Best way to connect with developers? - dhkbank

Guys, what would you say is the best way to connect with developers. I am the business type that has the money but not the team of developers to get my start up off the ground. I am looking for developers that would be interested in an equity stake for creating a web and mobile platform business. Looking for any advice,<p>DK
======
mattblalock
You meet someone, chat, learn about preferences and passions, and maybe you
get along. You begin talking about your project and maybe they love it - if
not, don't bother trying to convince them, quietly move on. Of course, you can
always pay someone a fair market rate to provide the same service - sadly, its
much harder finding a partner than a working programmer. It's a lot like any
other relationship... without demonstrating your talents and abilities, many
programmers will chuckle as they click along.

Tell us about your business or at least your skills, something. This sort of
post comes by about every day, in some way or another...

------
mindcrime
[http://www.google.com/search?hl=en&q=site:news.ycombinat...](http://www.google.com/search?hl=en&q=site:news.ycombinator.com+find+developers&aq=f&aqi=&aql=&oq=)
--------------------------------------------------
TASK DESCRIPTION
Answer these questions about the forum thread:
1. What does the original poster say they have?
2. According to mattblalock, what is much harder than finding a working programmer?
3. How often does mattblalock say this sort of post comes by?
The rows play no part in this exercise.
--------------------------------------------------
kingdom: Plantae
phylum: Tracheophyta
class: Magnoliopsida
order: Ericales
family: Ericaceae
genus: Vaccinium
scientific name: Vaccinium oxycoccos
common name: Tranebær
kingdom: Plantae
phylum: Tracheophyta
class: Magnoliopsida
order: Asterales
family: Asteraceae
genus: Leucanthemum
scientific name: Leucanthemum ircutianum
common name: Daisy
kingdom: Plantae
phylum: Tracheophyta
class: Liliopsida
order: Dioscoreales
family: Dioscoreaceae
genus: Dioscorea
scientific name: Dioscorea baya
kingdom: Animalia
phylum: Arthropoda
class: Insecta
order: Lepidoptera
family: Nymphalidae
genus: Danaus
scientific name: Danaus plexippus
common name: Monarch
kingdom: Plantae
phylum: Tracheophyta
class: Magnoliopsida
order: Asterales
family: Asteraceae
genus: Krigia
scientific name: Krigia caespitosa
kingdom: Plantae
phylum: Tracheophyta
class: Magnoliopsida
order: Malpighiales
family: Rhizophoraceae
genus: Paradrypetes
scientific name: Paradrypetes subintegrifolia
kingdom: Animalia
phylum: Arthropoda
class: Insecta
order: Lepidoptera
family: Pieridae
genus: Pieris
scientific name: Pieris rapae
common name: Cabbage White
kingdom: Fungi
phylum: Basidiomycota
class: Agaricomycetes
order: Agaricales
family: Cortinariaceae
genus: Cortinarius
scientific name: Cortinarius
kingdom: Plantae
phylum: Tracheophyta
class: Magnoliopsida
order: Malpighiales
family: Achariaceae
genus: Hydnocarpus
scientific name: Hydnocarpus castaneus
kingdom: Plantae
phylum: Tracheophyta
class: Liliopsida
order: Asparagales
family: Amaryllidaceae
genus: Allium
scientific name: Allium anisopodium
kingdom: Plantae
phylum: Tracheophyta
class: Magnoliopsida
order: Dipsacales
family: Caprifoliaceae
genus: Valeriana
--------------------------------------------------
FINISHED TASK
1. The money, but not the team of developers.
2. Finding a partner.
3. About every day.